Third, the performance of stock price shocks triggered. The level of market valuation should reflect the expected growth, high growth potential should be given a high valuation, but in emerging markets, valuation and comparison of growth, some consider that the A shares of the next two years, growth has been more difficult to support the current estimate the value of the level of short-term valuation of the pressure. In fact, in August will enter a period of mid-year report focused on the disclosure of listed company performance factors will lead to price repositioning. Data show that the medium-term performance of listed companies, and no clear signs of improvement. For a long time, restricted the majority of the factors that enhance the performance of listed companies is the company's system-level defects, share-trading solution to the problem, despite removing this defect, but after all, time is limited. Corporate interests and the improvement of the mechanism will be a long-term process, the short term, the acceleration of the performance of listed companies to disclose would trigger a price shock.
The overall pattern of the maintenance of shock
Through the above analysis we believe that short-term broad market through the continuous adjustment, its bounce pregnant with certain requirements, but also because of the existence of multiple development Quotes variables, will constrain efforts to short-term rebound Quotes.

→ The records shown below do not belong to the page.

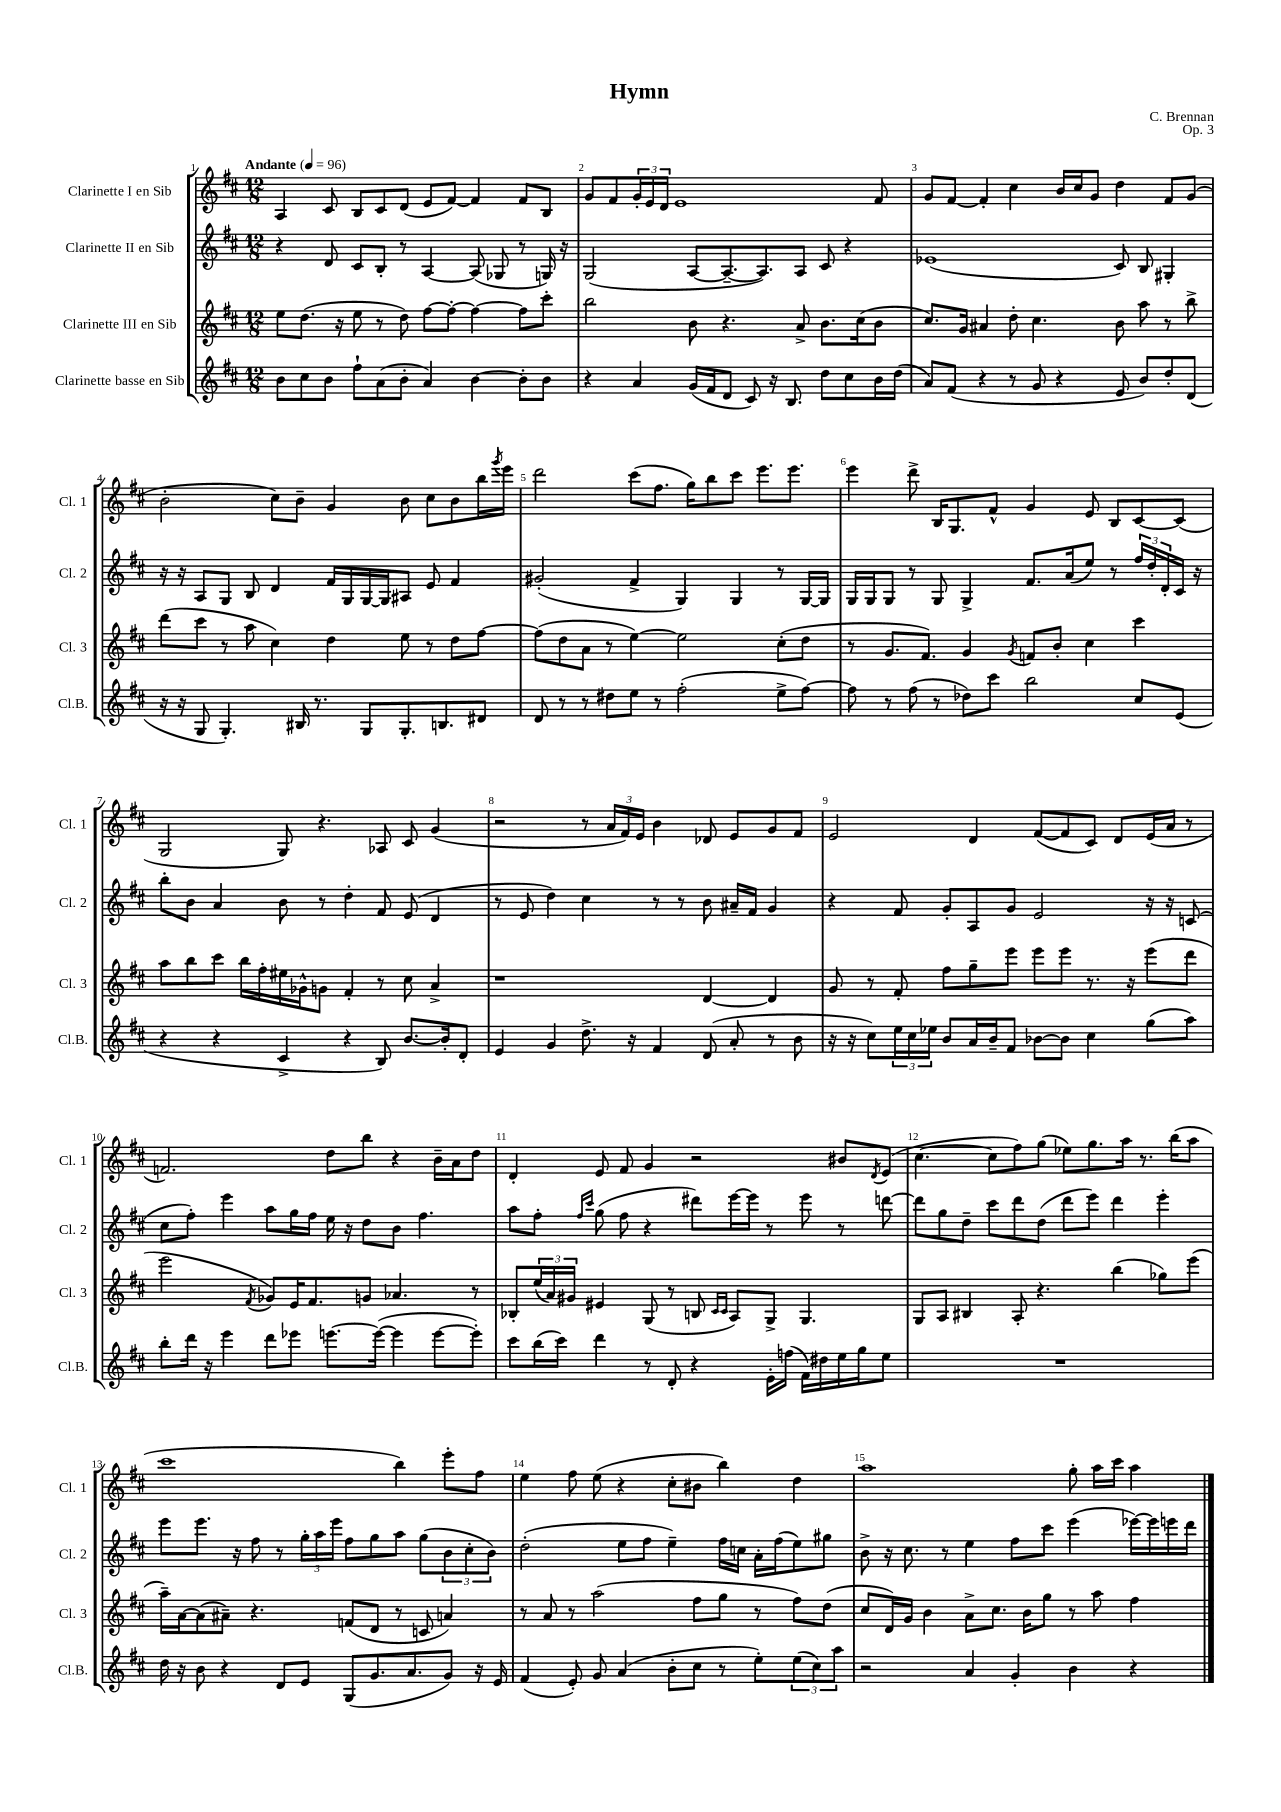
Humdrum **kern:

**kern	**kern	**kern	**kern
*part4	*part3	*part2	*part1
*staff4	*staff3	*staff2	*staff1
*I"Clarinette basse en Sib	*I"Clarinette III en Sib	*I"Clarinette II en Sib	*I"Clarinette I en Sib
*I'Cl.B.	*I'Cl. 3	*I'Cl. 2	*I'Cl. 1
*clefG2	*clefG2	*clefG2	*clefG2
*k[f#c#]	*k[f#c#]	*k[f#c#]	*k[f#c#]
*M12/8	*M12/8	*M12/8	*M12/8
*MM96	*MM96	*MM96	*MM96
=1	=1	=1	=1
!	!	!	!LO:TX:a:B:t=Andante
8b\L	8ee\L	4r	4A/
8cc#\	(8.dd\J	.	.
8b\J	.	8d/	8c#/
.	16r	.	.
8ff#`\L	8ee\	8c#/L	8B/L
(8a\	8r	8B'/J	8c#/
8b'\J	8dd\)	8r	(8d/J
4a/)	[8ff#\L	[4A/	8e/L
.	8ff#'\J_	.	[8f#/J)
[4b\	4ff#\_	(8A/]	4f#/]
.	.	8G-X/	.
8b'\L]	8ff#\L]	8r	8f#/L
8b\J	8ccc#'\J	16Gn/)	8B/J
.	.	16r	.
=2	=2	=2	=2
4r	2bb\	(2G/	8g/L
.	.	.	8f#/
4a/	.	.	24g'/L
.	.	.	24e/
.	.	.	24d/JJ
.	.	.	1e
(16g/LL	8b\	[8A/L	.
16f#/J	.	.	.
8d/J	4.r	8.A~/_	.
8c#/)	.	.	.
.	.	8.A/])	.
16r	.	.	.
8.B/	.	.	.
.	8a^/	8A/J	.
8dd\L	8.b\L	8c#/	.
8cc#\	.	4r	.
.	(16cc#\k	.	.
16b\L	8b\J	.	8f#/
(16dd\JJ	.	.	.
=3	=3	=3	=3
8a/L)	8.cc#/L)	(1e-X	8g/L
(8f#/J	.	.	[8f#/J
.	16g/Jk	.	.
4r	4a#X/	.	4f#'/]
8r	8dd'\	.	4cc#\
8g/	4.cc#\	.	.
4r	.	.	16b/LL
.	.	.	16cc#/J
.	.	.	8g/J
8e/	8b\	8c#/)	4dd\
8b/L)	8aa\	8B/	.
8dd'/	8r	4G#X'/	8f#/L
(8d/J	8bb^\	.	(8g/J
!!LO:LB:g=z
=4	=4	=4	=4
16r	(8ddd\L	16r	2b'\
16r	.	16r	.
8G/	8ccc#\J	8A/L	.
4.G'/)	8r	8G/J	.
.	8aa\	8B/	.
.	4cc#\)	4d/	8cc#\L)
16B#X/	.	.	8b~\J
8.r	.	.	.
.	4dd\	16f#/LL	4g/
.	.	16G/	.
8G/L	.	[16G/	.
.	.	16G/J]	.
8.G'/	8ee\	8A#X/J	8b\
.	8r	8e/	8cc#\L
8.Bn/	.	.	.
.	8dd\L	4f#/	8b\
8d#X/J	[8ff#\J	.	16bb\L
.	.	.	8qggg/
.	.	.	16eee\JJ
=5	=5	=5	=5
8d/	(8ff#\L]	(2g#X'/	2ddd\
8r	8dd\	.	.
8r	8a\J	.	.
8dd#X\L	8r	.	.
8ee\J	[4ee\)	4f#^/	(8ccc#\L
8r	.	.	8.ff#\J
(2ff#'\	2ee\]	4G/)	.
.	.	.	16gg\KL)
.	.	.	8bb\
.	.	4G/	8ccc#\J
.	.	.	8.eee\L
8ee^\L	(8cc#'\L	8r	.
.	.	.	8.eee\J
[8ff#\J)	8dd\J	[16G/LL	.
.	.	16G/JJ]	.
=6	=6	=6	=6
8ff#\]	8r	16G/LL	4eee\
.	.	16G/J	.
8r	8.g/L	8G/J	.
(8ff#\	.	8r	8ddd^\
.	8.f#/J)	.	.
8r	.	8G/	16B/KL
.	.	.	8.G/
8dd-X\L)	4g/	4G^/	.
8ccc#\J	.	.	8f#^^/J
.	8qg/	.	.
2bb\	8fn/L	8.f#/L	4g/
.	8b'/J	.	.
.	.	(16a/k	.
.	4cc#\	8ee/J)	8e/
.	.	8r	8B/L
8cc#/L	4ccc#\	24ff#/LL	[8c#/
.	.	24dd'/	.
.	.	24d'/	.
(8e/J	.	16c#/JJ	(8c#/J]
.	.	16r	.
!!LO:LB:g=z
=7	=7	=7	=7
4r	8aa\L	8bb'\L	2G/
.	8bb\	8b\J	.
4r	8ccc#\J	4a/	.
.	16bb\LL	.	.
.	16ff#'\	.	.
4c#^/	16ee#X\	8b\	8G/)
.	16g-X^^\J	.	.
.	8gn\J	8r	4.r
4r	4f#'/	4dd'\	.
8B/)	8r	8f#/	8A-X/
[8.b/L	8cc#\	(8e/	8c#/
.	4a^/	4d/	(4g/
16b'/k]	.	.	.
8d'/J	.	.	.
=8	=8	=8	=8
4e/	1r	8r	2r
.	.	8e/	.
4g/	.	4dd\)	.
8.dd^\	.	4cc#\	8r
.	.	.	24a/LL
.	.	.	24f#/)
16r	.	.	.
.	.	.	24e/JJ
4f#/	.	8r	4b\
.	.	8r	.
(8d/	[4d/	8b\	8d-X/
8a'/	.	16a#X~/LL	8e/L
.	.	16f#/JJ	.
8r	4d/]	4g/	8g/
8b\	.	.	8f#/J
=9	=9	=9	=9
16r	8g/	4r	2e/
16r	.	.	.
8cc#\L)	8r	.	.
24ee\L	8f#'/	8f#/	.
24cc#\	.	.	.
24ee-X\JJ	.	.	.
8b/L	8ff#\L	8g'/L	.
16a/L	8gg~\	8A/	4d/
16b~/J	.	.	.
8f#/J	8eee\J	8g/J	.
[8b-X\L	8eee\L	2e/	([8f#/L
8b-\J]	8eee\J	.	8f#/]
4cc#\	8.r	.	8c#/J)
.	.	.	8d/L
.	16r	.	.
(8gg\L	(8eee\L	16r	(16e/L
.	.	16r	16a/JJ
8aa\J)	8ddd\J	(8cn/	8r
!!LO:LB:g=z
=10	=10	=10	=10
8bb'\L	2eee\	8cc#\L	2.fn/)
16ddd\Jk	.	8ff#'\J)	.
16r	.	.	.
4eee\	.	4eee\	.
.	8qf#/	.	.
8ddd\L	8g-X/L)	8aa\L	.
8eee-X\J	16e/K	16gg\L	.
.	8.f#/	16ff#\JJ	.
[8.eeen\L	.	16ee\	8dd\L
.	.	16r	.
.	8gn/J	8dd\L	8bb\J
(16eee\Jk_	.	.	.
4eee\]	4.a-X/	8b\J	4r
.	.	4.ff#\	.
[8eee\L	.	.	16b~\LL
.	.	.	16a\J
8eee'\J])	8r	.	8dd\J
=11	=11	=11	=11
8ccc#\L	8B-X'/L	8aa\L	4d'/
(16bb\L	(24ee/L	8ff#'\J	.
.	24a/)	.	.
16ccc#\JJ)	.	.	.
.	24g#X/JJ	.	.
.	.	16qqff#/LL	.
.	.	16qqccc#/JJ	.
4ddd\	4e#X/	(8gg\	8e/
.	.	8ff#\	8f#/
8r	(8G/	4r	4g/
8d'/	8r	.	.
4r	8Bn/	8ddd#X\L)	2r
.	16qqc#/LL	.	.
.	16qqc#/JJ	.	.
.	8A/L)	[16eee\L	.
.	.	16eee\JJ]	.
16e'\LL	8G^/J	8r	.
(16ffn\JJ	.	.	.
16f#\LL)	4.G/	8eee\	.
16dd#X\	.	.	.
16ee\	.	8r	8b#X/L
16gg\J	.	.	.
.	.	.	8qd/
8ee\J	.	[8dddn\	(8e/J
=12	=12	=12	=12
1.r	8G/L	8ddd\L]	[4.cc#\
.	8A/J	8gg\	.
.	4B#X/	8dd~\J	.
.	.	8ccc#\L	8cc#\L]
.	8A'/	8ddd\	8ff#\)
.	4.r	(8dd\J	(8gg\J
.	.	8ddd\L	8ee-X\L)
.	.	8eee\J)	8.gg\
.	(4bb\	4ddd\	.
.	.	.	16aa\Jk
.	.	.	8.r
.	8gg-X\L)	4eee'\	.
.	.	.	(16bb\KL
.	(8eee\J	.	8aa\J
!!LO:LB:g=z
=13	=13	=13	=13
16dd\	16aa~\LL)	8eee\L	1ccc#
16r	[16a\J	.	.
8b\	(8a\]	8.eee\J	.
4r	8a#X~\J)	.	.
.	.	16r	.
.	4.r	8ff#\	.
8d/L	.	8r	.
8e/J	.	24gg'\LL	.
.	.	24aa\	.
.	.	24eee\JJ	.
(8G/L	(8fn/L	8ff#\L	.
8.g/	8d/J	8gg\	.
.	8r	8aa\J	4bb\)
8.a/	.	.	.
.	8cn/	(8gg\L	.
8g/J)	4an/)	12b\	8eee'\L
.	.	12cc#'\	.
16r	.	.	8ff#\J
.	.	12b\J)	.
16e/	.	.	.
=14	=14	=14	=14
(4f#/	8r	(2dd'\	4ee\
.	8a/	.	.
8e'/)	8r	.	8ff#\
8g/	(2aa\	.	(8ee\
(4a/	.	8ee\L	4r
.	.	8ff#\J	.
8b'\L	.	4ee~\)	8cc#'\L
8cc#\J	8ff#\L	.	8b#X\J
8r	8gg\J	16ff#\LL	4bb\)
.	.	16ccn\JJ	.
8ee'\L)	8r	16a'\LL	.
.	.	(16ff#\J	.
(12ee\	8ff#\L)	8ee\)	4dd\
12cc#\)	.	.	.
.	(8dd\J	8gg#X\J	.
12aa\J	.	.	.
=15	=15	=15	=15
2r	8cc#/L	8b^\	1aa
.	16d/L)	16r	.
.	16g/JJ	8.cc#\	.
.	4b\	.	.
.	.	8r	.
4a/	8a^\L	4ee\	.
.	8.cc#\J	.	.
4g'/	.	8ff#\L	.
.	16b\KL	.	.
.	8gg\J	8ccc#\J	.
4b\	8r	(4eee\	8gg'\
.	8aa\	.	16aa\LL
.	.	.	16ccc#\JJ
4r	4ff#\	[16eee-X\LL)	4aa\
.	.	16eee-\]	.
.	.	16eeen\	.
.	.	16ddd\JJ	.
==	==	==	==
*-	*-	*-	*-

Thus, the market's short-term rebound is to provide investors with an opportunity to trim rallies, we estimate that a rebound in the short term Huzhi height is difficult to go beyond 1630 points.
In fact, the short-term expectations of capital in the market is relatively clear, that is the pattern of Quotes has entered a stage of adjustment, both in time and space point of view or perspective, the short-term adjustments are not sufficient, it is estimated will remain relatively recently adjust the pattern, or even three-quarter will be maintained throughout the consolidation trend, Hu Zhi Sengo integral may also be tested off the support, which investors should have a certain psychological expectations.